Liu D X, Greene L A
Department of Pathology, Taub Center for Alzheimer's Disease Research, Columbia University College of Physicians and Surgeons, New York, NY 10032, USA.
Neuron. 2001 Nov 8;32(3):425-38. doi: 10.1016/s0896-6273(01)00495-0.
Neuronal death induced by a variety of means requires participation of the E2F family of transcription factors. Here, we show that E2F acts as a gene silencer in neurons and that repression of E2F-responsive genes is required for neuronal survival. Moreover, neuronal death evoked by DNA damaging agents or trophic factor withdrawal is characterized by derepression of E2F-responsive genes.
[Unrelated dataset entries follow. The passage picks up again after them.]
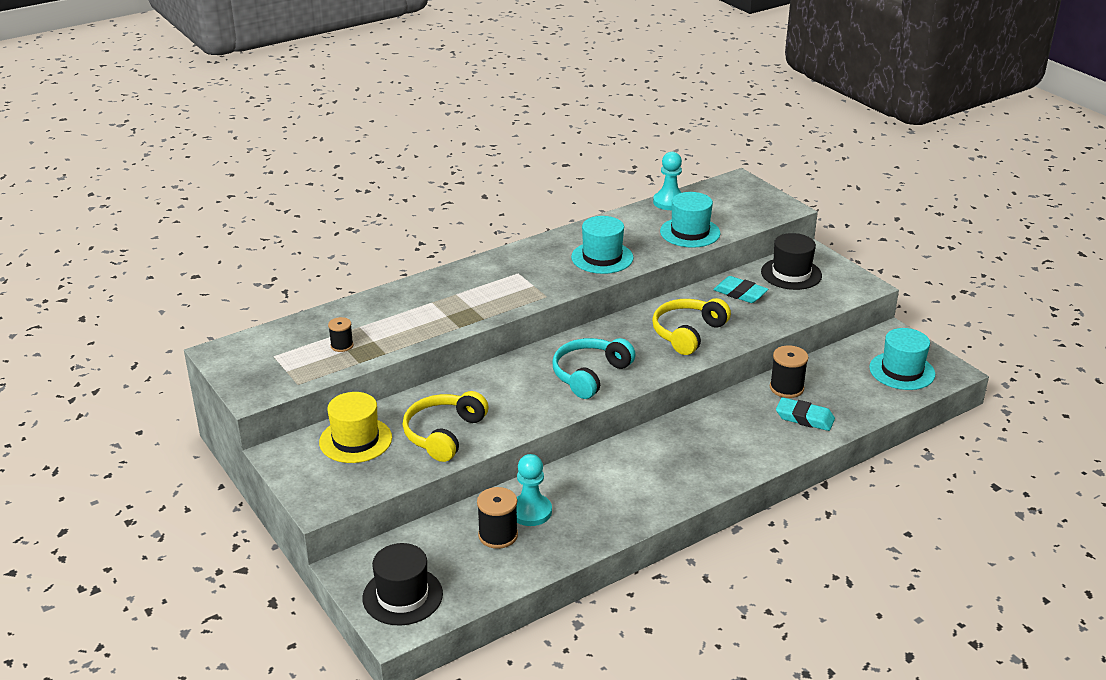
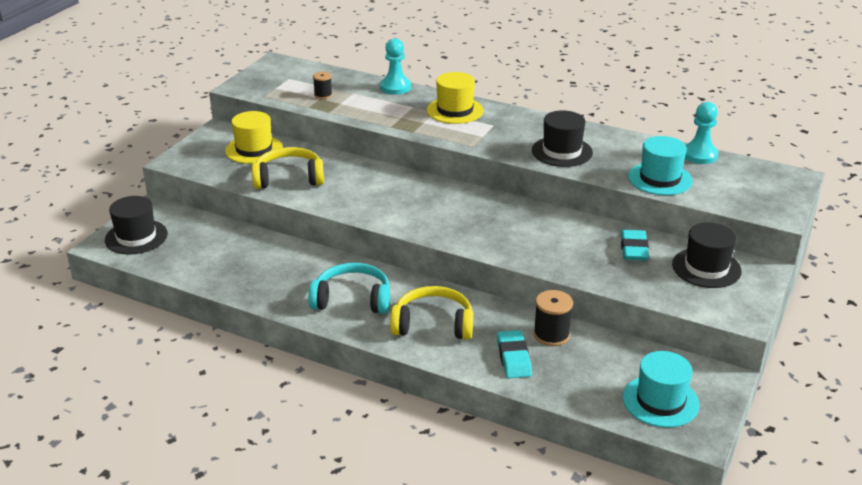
camera: 60 degrees right, 0 degrees up
(466, 282) = (455, 110): none -> yellow hat
(498, 535) = (226, 252): black spool -> none
(530, 511) = (264, 257): turquoise pawn -> turquoise pawn (395, 87)
(590, 375) = (422, 213): turquoise headphones -> turquoise headphones (352, 299)
(602, 257) = (562, 151): turquoise hat -> black hat
(687, 333) = (535, 240): yellow headphones -> yellow headphones (433, 324)

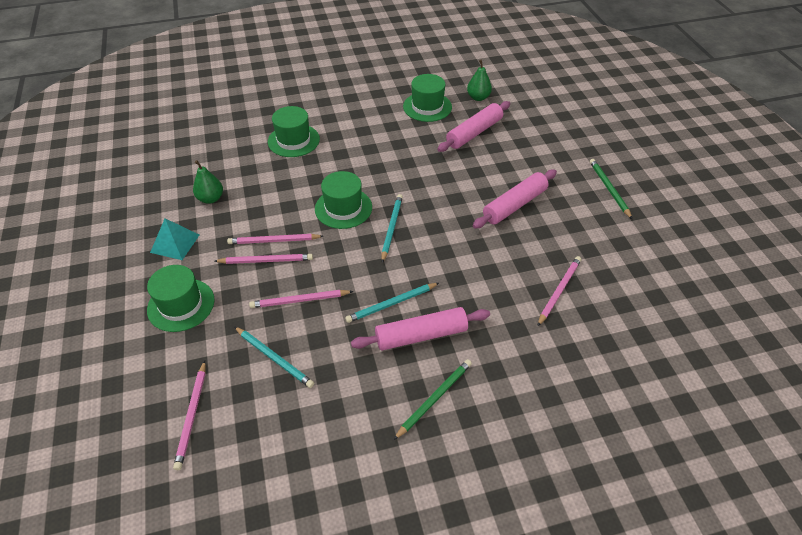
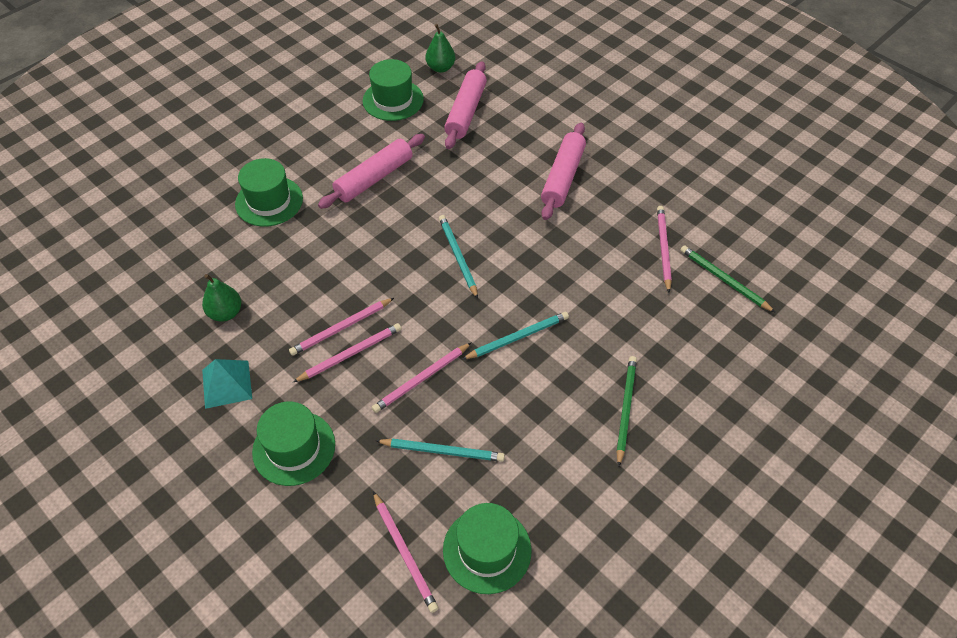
camera: 30 degrees left, 5 degrees up
(343, 208) = (389, 257): green hat -> green hat (487, 550)
(391, 304) = (517, 337): turquoise pencil -> turquoise pencil turned 150 degrees counterclockwise
(421, 335) = (569, 354): pink rolling pin -> pink rolling pin (374, 178)
(609, 189) = (639, 122): green pencil -> green pencil (724, 280)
Such derepression, rather than direct E2F-promoted gene activation, is required for death. Among the genes that are derepressed in neurons subjected to DNA damage or trophic factor withdrawal are the transcription factors B- and C-myb. Overexpression of B- and C-myb is sufficient to evoke neuronal death. These findings support a model in which E2F-dependent gene repression and derepression play pivotal roles in neuronal survival and death, respectively.
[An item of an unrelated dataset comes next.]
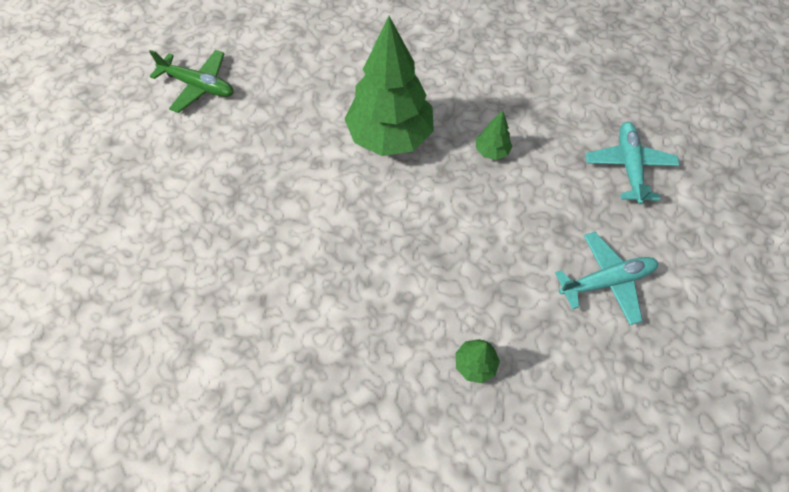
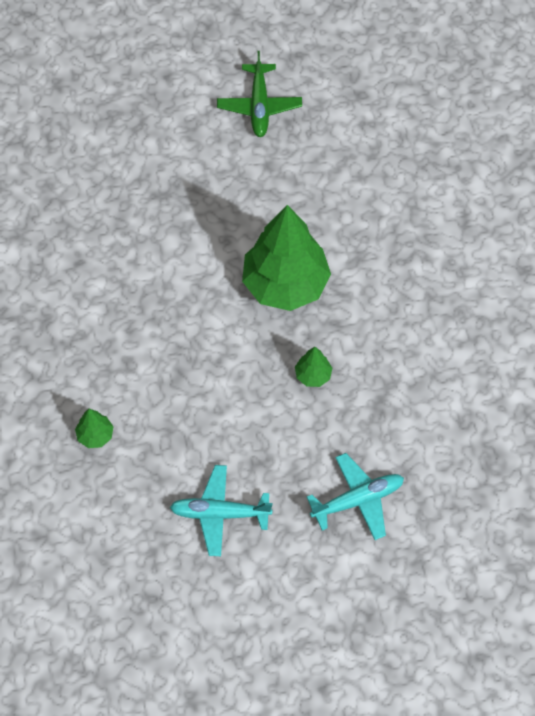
camera: 65 degrees right, 0 degrees up
(606, 281) = (219, 513): turquoise plane -> turquoise plane turned 135 degrees clockwise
由多种方式诱导的神经元死亡需要转录因子E2F家族的参与。在此,我们表明E2F在神经元中作为一种基因沉默子发挥作用,并且抑制E2F反应性基因是神经元存活所必需的。此外,由DNA损伤剂或营养因子撤除引发的神经元死亡的特征是E2F反应性基因的去抑制。这种去抑制而非直接的E2F促进的基因激活是死亡所必需的。在遭受DNA损伤或营养因子撤除的神经元中去抑制的基因中,转录因子B-myb和C-myb是其中的一部分。B-myb和C-myb的过表达足以引发神经元死亡。这些发现支持了一种模型,即E2F依赖的基因抑制和去抑制分别在神经元存活和死亡中起关键作用。